*Task material:*
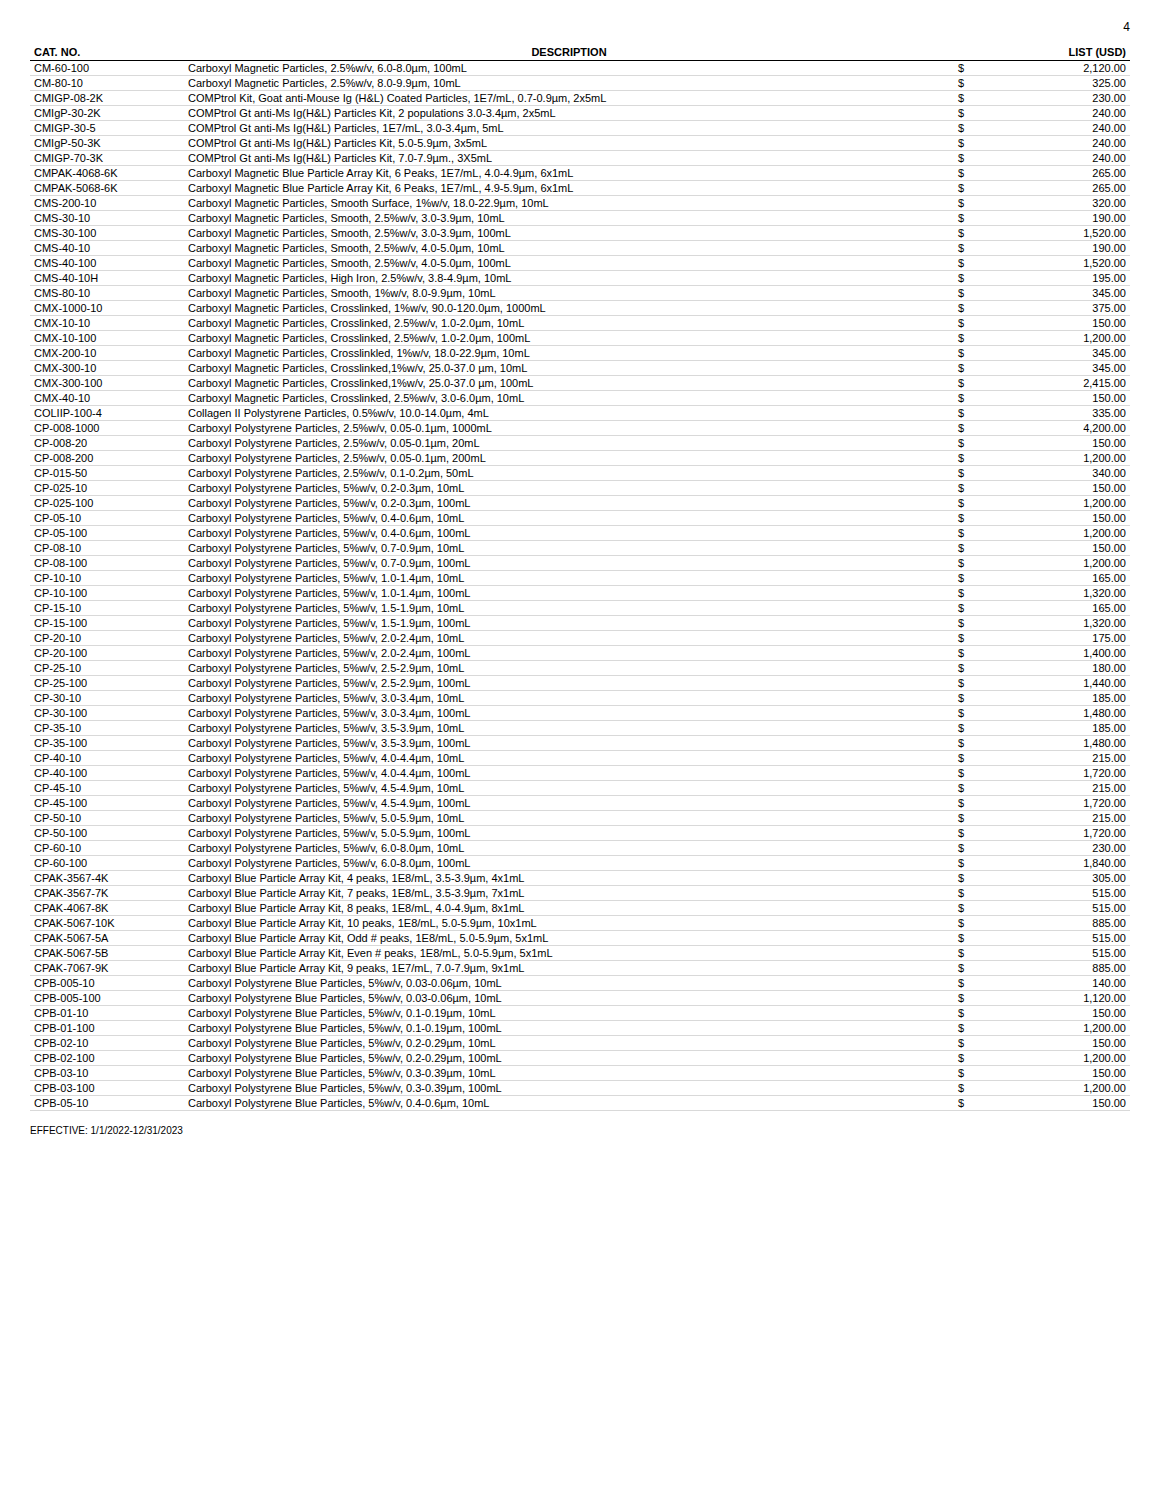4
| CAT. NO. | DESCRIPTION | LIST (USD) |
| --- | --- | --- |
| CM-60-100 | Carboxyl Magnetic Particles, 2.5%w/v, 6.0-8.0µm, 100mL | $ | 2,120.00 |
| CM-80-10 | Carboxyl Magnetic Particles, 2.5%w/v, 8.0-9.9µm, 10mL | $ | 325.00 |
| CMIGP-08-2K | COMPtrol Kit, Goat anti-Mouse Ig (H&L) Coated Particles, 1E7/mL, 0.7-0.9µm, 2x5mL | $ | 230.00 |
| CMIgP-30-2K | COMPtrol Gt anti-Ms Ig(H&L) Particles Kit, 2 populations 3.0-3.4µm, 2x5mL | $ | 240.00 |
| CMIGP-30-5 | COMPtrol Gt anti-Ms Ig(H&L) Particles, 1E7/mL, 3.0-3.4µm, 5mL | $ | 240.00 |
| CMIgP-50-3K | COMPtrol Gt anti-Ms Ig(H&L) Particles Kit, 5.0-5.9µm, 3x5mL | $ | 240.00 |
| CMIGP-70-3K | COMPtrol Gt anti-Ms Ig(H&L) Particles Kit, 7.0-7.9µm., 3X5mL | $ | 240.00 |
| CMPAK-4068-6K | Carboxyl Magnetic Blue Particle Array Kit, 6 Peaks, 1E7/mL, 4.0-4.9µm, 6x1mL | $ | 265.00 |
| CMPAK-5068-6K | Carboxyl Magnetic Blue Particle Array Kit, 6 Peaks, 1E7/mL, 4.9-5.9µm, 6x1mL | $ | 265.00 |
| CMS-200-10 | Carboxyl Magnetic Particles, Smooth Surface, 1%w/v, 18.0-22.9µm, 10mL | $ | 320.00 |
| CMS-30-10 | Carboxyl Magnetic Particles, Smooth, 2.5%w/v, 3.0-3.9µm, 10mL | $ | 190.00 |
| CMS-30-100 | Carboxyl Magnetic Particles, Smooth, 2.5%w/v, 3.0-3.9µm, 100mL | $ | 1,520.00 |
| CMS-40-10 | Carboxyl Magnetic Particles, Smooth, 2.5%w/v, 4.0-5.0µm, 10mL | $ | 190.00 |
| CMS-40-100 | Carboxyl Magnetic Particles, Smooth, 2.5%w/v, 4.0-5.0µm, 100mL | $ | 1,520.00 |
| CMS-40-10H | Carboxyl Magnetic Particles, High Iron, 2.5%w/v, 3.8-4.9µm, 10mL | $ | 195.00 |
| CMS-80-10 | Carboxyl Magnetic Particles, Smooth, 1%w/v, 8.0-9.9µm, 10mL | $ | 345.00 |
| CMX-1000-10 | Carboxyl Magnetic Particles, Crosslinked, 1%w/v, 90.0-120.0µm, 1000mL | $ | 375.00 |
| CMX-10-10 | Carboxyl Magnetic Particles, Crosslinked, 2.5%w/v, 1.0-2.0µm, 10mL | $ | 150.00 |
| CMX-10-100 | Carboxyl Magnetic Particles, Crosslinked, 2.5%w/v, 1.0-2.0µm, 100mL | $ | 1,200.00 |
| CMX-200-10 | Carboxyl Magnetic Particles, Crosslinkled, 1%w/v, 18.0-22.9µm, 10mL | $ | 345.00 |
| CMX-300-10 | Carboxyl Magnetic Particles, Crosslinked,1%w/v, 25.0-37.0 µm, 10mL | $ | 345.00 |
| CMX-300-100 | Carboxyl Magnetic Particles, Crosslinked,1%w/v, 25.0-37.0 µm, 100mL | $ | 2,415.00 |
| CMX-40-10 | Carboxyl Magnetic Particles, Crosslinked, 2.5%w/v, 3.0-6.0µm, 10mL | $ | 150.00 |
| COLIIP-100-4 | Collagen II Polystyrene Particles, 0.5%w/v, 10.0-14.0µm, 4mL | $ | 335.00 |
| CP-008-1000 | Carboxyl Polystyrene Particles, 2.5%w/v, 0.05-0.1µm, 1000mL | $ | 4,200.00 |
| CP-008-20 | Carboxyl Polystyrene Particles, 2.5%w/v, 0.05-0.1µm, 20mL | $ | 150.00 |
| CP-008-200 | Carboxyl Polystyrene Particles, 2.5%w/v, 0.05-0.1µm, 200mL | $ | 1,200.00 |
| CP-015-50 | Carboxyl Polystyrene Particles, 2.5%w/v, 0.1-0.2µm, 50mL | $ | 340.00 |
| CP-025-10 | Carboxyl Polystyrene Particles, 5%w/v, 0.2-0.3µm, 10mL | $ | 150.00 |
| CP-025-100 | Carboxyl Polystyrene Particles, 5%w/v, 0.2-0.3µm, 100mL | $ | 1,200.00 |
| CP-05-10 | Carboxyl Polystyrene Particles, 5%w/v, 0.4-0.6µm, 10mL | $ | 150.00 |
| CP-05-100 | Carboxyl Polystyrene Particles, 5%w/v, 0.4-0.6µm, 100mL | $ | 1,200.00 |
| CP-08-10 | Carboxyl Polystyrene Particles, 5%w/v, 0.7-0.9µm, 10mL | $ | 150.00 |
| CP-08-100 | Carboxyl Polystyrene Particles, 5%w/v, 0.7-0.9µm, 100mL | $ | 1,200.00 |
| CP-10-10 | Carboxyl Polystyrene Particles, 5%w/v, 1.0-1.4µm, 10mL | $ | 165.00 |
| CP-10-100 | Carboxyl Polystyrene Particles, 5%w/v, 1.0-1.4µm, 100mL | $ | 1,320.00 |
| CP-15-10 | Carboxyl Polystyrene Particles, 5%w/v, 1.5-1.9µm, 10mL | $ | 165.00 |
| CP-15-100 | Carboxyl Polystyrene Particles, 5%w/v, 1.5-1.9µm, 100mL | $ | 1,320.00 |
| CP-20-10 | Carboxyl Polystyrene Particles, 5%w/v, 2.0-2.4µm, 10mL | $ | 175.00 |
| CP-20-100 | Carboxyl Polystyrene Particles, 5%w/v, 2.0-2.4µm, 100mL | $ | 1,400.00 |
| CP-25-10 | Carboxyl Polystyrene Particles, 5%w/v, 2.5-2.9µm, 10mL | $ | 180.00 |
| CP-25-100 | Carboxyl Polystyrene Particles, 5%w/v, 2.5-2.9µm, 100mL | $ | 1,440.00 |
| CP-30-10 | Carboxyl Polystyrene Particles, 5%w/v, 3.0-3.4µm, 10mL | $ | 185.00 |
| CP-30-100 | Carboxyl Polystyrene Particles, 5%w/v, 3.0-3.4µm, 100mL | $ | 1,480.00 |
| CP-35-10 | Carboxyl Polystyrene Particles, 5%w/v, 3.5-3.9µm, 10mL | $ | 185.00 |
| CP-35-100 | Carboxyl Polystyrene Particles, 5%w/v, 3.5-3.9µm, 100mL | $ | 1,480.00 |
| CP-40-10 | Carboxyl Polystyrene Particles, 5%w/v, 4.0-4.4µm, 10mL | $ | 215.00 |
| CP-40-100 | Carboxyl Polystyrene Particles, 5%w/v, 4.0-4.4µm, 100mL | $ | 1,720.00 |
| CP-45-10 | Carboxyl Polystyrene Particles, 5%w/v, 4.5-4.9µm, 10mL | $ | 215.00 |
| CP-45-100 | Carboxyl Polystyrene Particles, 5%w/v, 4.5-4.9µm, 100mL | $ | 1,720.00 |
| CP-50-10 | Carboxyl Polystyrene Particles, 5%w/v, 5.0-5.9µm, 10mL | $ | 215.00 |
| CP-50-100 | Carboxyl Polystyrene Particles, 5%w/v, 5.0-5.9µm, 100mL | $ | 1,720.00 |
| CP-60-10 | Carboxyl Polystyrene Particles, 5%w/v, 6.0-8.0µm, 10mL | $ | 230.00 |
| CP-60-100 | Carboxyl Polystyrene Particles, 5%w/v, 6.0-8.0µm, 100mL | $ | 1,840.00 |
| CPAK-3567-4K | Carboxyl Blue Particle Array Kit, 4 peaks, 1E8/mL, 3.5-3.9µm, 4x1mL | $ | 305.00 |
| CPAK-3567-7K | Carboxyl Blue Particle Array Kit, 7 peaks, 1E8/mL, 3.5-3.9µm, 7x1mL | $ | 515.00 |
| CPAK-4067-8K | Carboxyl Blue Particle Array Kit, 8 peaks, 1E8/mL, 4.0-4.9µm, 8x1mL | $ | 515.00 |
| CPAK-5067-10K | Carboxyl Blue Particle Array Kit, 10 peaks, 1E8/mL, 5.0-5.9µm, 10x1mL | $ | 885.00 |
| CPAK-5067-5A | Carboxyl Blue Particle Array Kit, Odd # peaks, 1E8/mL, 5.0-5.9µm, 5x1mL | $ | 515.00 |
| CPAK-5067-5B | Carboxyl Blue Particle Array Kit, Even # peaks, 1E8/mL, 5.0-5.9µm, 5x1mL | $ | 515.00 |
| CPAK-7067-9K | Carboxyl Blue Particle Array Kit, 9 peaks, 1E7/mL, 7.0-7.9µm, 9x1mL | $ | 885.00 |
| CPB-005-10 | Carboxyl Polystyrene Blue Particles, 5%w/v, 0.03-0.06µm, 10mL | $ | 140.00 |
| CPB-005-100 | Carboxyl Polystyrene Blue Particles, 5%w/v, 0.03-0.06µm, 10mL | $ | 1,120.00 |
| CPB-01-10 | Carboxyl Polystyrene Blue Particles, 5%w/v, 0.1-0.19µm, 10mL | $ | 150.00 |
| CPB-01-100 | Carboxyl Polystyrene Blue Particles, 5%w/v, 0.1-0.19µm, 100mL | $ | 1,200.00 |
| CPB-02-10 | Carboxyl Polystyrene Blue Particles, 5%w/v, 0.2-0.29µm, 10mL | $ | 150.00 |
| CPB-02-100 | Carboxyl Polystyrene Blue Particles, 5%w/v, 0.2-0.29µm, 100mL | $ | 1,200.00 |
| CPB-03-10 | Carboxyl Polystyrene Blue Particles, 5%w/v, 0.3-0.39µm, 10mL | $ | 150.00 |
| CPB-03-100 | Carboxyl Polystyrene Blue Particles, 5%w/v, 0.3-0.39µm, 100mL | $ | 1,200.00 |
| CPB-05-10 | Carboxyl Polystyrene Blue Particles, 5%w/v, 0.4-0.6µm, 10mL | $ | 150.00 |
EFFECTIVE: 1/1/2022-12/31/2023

*What the exercise asks:*
Everything in the material above from the line that has "2x5mL | $ | 230.00 |" through the line that has "7.0-7.9µm., 3X5mL | $ | 240.00 |" must be duplicated exactly, with no other lines given.

*Solution to this exercise:*
| CMIGP-08-2K | COMPtrol Kit, Goat anti-Mouse Ig (H&L) Coated Particles, 1E7/mL, 0.7-0.9µm, 2x5mL | $ | 230.00 |
| CMIgP-30-2K | COMPtrol Gt anti-Ms Ig(H&L) Particles Kit, 2 populations 3.0-3.4µm, 2x5mL | $ | 240.00 |
| CMIGP-30-5 | COMPtrol Gt anti-Ms Ig(H&L) Particles, 1E7/mL, 3.0-3.4µm, 5mL | $ | 240.00 |
| CMIgP-50-3K | COMPtrol Gt anti-Ms Ig(H&L) Particles Kit, 5.0-5.9µm, 3x5mL | $ | 240.00 |
| CMIGP-70-3K | COMPtrol Gt anti-Ms Ig(H&L) Particles Kit, 7.0-7.9µm., 3X5mL | $ | 240.00 |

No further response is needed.